Manchester Evening News

Talking golf

- MATTHEW TURNOCK In associatio­n with Mottram Hall and timmyteepr.

THE decision by a golf club in Wiltshire to expel five ‘grumpy old men’ who between them were paying £9,000 a year in membership subscripti­ons has become a major talking point in the sport.

It reminds me of a story about a journalist who went to interview a former British Amateur champion, David Curry, who had become a PGA profession­al in Northumber­land.

When they met in his clubhouse at Prudhoe, Newcastle, the journalist said he was surprised to find David wearing jeans.

David asked a rhetorical and logical question: “Do you think we would ever get any youngsters wanting to come in here if we banned jeans?”

That was almost a quarter of a century ago, yet jeans remain a talking point.

Continuall­y moaning about jeans was not the only reason the Infamous Five, all in their 70s, have been kicked out of the Manor House Club.

They had complained about T-shirts and trainers, plus seeing white vans in the car park belonging to builders and plumbers.

Welsh rarebit on the clubhouse menu and ditching monogramme­d china cups and saucers in favour of plain mugs were other bugbears.

The most important advice I can give any golfers before they visit or join a golf club is to check out beforehand as thoroughly as possible whether it will suit you or not.

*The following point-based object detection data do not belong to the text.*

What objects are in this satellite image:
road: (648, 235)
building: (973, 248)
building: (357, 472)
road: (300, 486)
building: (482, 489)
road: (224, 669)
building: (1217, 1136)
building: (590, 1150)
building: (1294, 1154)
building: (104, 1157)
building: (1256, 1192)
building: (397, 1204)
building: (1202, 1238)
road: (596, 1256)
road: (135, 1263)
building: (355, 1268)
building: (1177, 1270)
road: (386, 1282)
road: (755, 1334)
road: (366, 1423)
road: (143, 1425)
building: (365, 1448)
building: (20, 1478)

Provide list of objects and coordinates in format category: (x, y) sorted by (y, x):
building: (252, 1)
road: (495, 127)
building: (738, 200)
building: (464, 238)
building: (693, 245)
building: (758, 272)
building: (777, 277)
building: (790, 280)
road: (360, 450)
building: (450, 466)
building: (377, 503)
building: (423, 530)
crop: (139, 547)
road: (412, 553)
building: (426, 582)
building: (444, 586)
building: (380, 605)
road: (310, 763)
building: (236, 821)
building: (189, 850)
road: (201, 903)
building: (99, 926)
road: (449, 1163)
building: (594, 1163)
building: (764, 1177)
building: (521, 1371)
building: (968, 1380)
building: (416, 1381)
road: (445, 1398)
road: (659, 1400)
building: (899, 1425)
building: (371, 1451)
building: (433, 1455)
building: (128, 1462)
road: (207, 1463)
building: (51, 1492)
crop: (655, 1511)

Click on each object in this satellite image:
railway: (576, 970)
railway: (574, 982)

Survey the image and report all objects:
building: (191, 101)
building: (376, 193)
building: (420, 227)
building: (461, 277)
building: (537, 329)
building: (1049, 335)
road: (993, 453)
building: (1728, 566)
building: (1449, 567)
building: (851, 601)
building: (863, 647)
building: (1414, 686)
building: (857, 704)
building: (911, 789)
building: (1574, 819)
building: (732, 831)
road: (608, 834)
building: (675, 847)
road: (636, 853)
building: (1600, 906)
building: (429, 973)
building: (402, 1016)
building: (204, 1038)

Whatever anybody who works outside our sport thinks of its image, the number one focus is the same as in any other walk of life – customer service is everything.

Tony Longden is an expert on that subject as the volunteer marketing director of the Withington club and, for his job, head of acquisitio­n and channel engagement for Santander Insurance.

He points out golf clubs need to move with the times, be more inclusive and attract a younger and more diverse audience if they are to prosper or even survive.

Against that, Tony suspects both sides over reacted and insists members clubs will always need to draw a line around etiquette, sportsmans­hip and behaviour.

A lot must have gone on behind the scenes in Wiltshire, but I know what would have happened at my club, Mottram Hall.

Suggestion­s are put to the members committee and then to the membership to vote on.

We publish the results and act on what the majority want.